▶ **What you are asked to do**:
Scan the records below for the line containing "[247,88,342,104] comeback ->" and the line containing "(443, 203) none". Copy both, plus every line between, exactly.

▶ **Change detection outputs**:
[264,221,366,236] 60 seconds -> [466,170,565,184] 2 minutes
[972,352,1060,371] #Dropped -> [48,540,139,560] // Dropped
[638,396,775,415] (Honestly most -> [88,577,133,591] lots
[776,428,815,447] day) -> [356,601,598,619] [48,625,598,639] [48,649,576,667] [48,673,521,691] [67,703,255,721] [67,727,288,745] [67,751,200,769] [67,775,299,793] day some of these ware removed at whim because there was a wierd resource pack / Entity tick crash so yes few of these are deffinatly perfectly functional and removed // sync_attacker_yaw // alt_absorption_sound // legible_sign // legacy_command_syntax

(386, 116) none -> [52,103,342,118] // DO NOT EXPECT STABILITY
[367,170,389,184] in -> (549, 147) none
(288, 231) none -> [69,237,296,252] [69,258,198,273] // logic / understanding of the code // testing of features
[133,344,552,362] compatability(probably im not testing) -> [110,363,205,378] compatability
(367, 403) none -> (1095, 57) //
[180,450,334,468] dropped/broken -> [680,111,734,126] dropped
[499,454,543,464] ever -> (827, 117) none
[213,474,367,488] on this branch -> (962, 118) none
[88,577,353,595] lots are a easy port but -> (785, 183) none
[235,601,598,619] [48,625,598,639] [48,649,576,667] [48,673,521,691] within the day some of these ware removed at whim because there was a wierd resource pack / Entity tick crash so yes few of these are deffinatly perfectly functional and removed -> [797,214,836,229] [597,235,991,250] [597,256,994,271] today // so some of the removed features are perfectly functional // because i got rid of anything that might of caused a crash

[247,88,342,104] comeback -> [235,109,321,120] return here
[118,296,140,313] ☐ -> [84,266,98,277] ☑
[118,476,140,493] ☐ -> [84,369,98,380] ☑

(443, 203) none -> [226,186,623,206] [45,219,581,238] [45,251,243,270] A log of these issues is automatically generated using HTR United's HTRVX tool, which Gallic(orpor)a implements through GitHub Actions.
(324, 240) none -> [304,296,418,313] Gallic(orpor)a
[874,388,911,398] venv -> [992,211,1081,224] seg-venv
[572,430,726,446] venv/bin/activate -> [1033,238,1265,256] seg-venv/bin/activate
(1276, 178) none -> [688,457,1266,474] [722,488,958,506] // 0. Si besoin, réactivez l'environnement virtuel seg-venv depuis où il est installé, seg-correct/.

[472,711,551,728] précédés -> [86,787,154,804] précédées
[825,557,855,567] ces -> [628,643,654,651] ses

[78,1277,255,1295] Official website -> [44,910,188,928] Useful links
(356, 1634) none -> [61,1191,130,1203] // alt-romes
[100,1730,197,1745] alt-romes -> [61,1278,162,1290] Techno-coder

▶ **Exercise result**:
[247,88,342,104] comeback -> [235,109,321,120] return here
[118,296,140,313] ☐ -> [84,266,98,277] ☑
[118,476,140,493] ☐ -> [84,369,98,380] ☑

(443, 203) none -> [226,186,623,206] [45,219,581,238] [45,251,243,270] A log of these issues is automatically generated using HTR United's HTRVX tool, which Gallic(orpor)a implements through GitHub Actions.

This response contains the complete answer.